The following question is from cut-the-knot.org's page on the pigeonhole principle
Question
Prove that however one selects 55 integers $1 \le x_1 < x_2 < x_3 < … < x_{55} \le 100$, there will be some two that differ by 9, some two that differ by 10, a pair that differ by 12, and a pair that differ by 13. Surprisingly, there need not be a pair of numbers that differ by 11.
The Hint
Given a run of $2n$ consecutive integers: $a + 1, a + 2, …, a + 2n – 1, a + 2n$, there are n pairs of numbers that differ by n: $(a+1, a+n+1), (a + 2, a + n + 2), \dots, (a + n, a + 2n)$. Therefore, by the Pigeonhole Principle, if one selects more than n numbers from the set, two are liable to belong to the same pair that differ by $n$.
I understood the hint but no concrete idea as to how to apply it, but here are my current insights:
My Insights
break the set of 100 possible choices into m number of 2n(where $n \in \{9,12,13\}$ ) consecutive numbers and since 55 numbers are to be chosen , show that even if one choses randomly there will be n+1 in one of the m partitions and if so, by the hint there will exist a pair of two numbers that differ by n.
Best Answer
The easiest example is to do $10$. Then break up your set into $5$ sets, $$\{1,\dots,20\}\\\{21,\dots 40\}\\\vdots\\\{81,\dots,100\}$$
Since you have selected $55$ elements, you must have selected $11$ elements from one of these partitions. Then from the hint, you are done.
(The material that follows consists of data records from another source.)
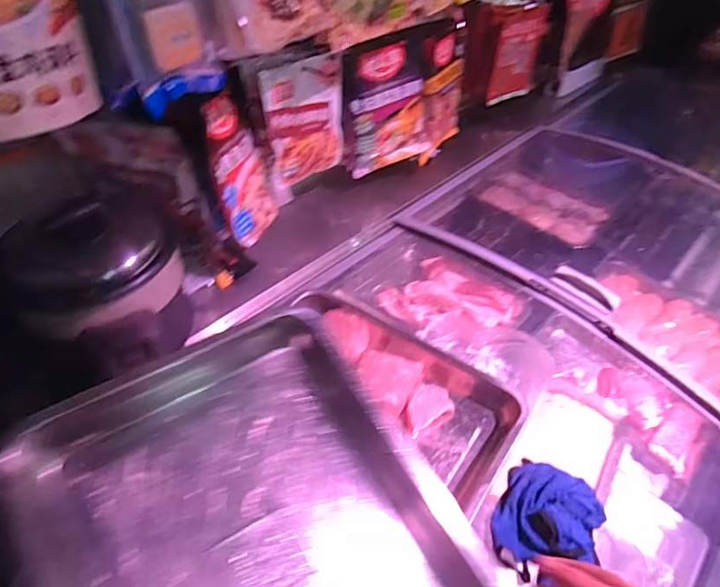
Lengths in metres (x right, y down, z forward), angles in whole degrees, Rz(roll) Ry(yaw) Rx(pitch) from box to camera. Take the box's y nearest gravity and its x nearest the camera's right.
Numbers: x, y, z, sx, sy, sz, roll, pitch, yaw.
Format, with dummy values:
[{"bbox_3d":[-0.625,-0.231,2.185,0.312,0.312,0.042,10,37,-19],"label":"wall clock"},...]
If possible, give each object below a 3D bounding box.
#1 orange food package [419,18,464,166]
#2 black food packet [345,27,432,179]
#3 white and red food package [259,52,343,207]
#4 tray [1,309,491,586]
[{"bbox_3d":[0.176,-0.434,1.065,0.037,0.260,0.196,14,36,30],"label":"orange food package"},{"bbox_3d":[0.050,-0.364,0.966,0.201,0.241,0.044,-24,49,-25],"label":"black food packet"},{"bbox_3d":[-0.089,-0.276,0.837,0.150,0.216,0.022,-27,51,-27],"label":"white and red food package"},{"bbox_3d":[-0.070,0.218,0.395,0.287,0.053,0.390,-25,69,-26],"label":"tray"}]

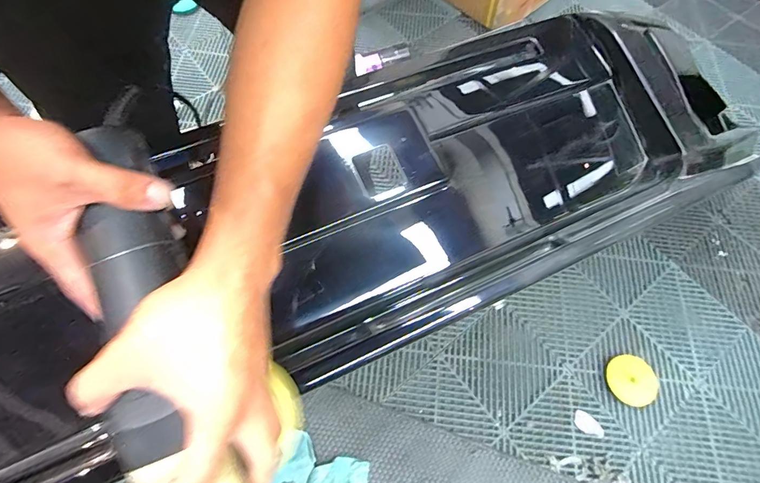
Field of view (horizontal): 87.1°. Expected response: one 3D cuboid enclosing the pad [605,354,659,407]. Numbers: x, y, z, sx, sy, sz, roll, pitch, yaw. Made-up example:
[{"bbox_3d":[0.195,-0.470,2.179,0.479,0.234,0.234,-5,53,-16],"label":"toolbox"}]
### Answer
[{"bbox_3d":[0.529,0.290,0.839,0.093,0.026,0.099,-16,66,-9],"label":"pad"}]

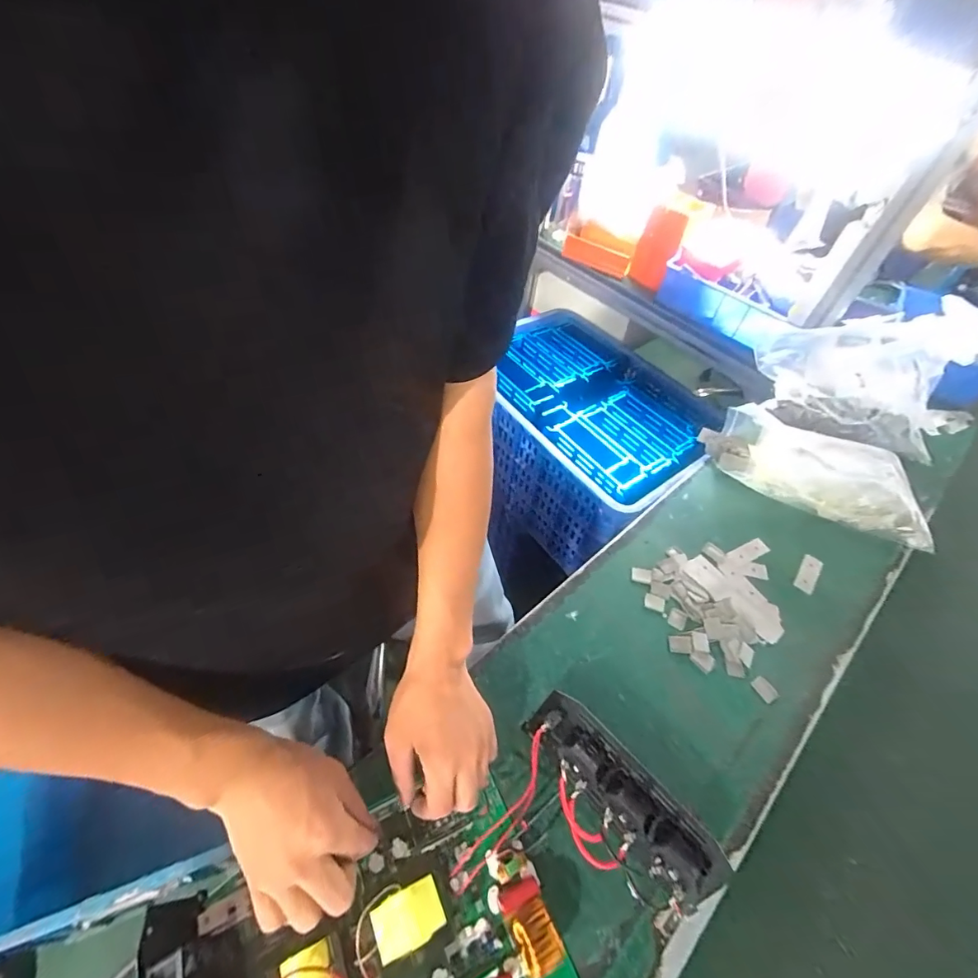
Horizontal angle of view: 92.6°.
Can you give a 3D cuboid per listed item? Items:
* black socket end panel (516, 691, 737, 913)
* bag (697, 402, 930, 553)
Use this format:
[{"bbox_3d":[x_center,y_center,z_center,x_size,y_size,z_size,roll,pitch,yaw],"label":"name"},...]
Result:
[{"bbox_3d":[0.106,0.267,0.405,0.066,0.059,0.186,-32,60,-28],"label":"black socket end panel"},{"bbox_3d":[0.463,-0.028,0.665,0.296,0.077,0.144,23,52,13],"label":"bag"}]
The case for $10$ is easy because $20$ divides $100$. The case of $12$ is harder. Partition the numbers as:
$$\{1,\dots,24\}\\\{25,\dots,48\}\\\{49,\dots,72\}\\\{73,\dots, 96\}\\\{97,98,99,100\}$$
Now we know that we've selected at least $51=55-4$ from the first four sets, and hence at least $13$ from one of them, and again we are done by the hint.
The problem for $11$ is that the "remainder" is large. When we partition $100$ into sets of $22$, we are left with $12$ elements. That's a large enough number of elements left to "break" the logic above - we can pick up to $11$ different elements from that remainder, and we have $44$ to parcel out amongst the first four partitions, which we can do by putting $11$ in each partition. It is not hard to find a counter-example for $11$ precisely this way.
More generally, given $N$ and $k$, let $m=k\left\lfloor \frac{N}{2k}\right\rfloor$. Then you can select from $\{1,\dots,N\}$ the following number of elements:$$m + \min(k,N-2m)$$ and not get a pair that differ by $k$. But it you try to select more than that number, you must get a pair with difference $k$.
In the case $N=100$ and $k=11$, $m=44$ and $\min(k,N-2m)=11$ so we can select $55$ such numbers.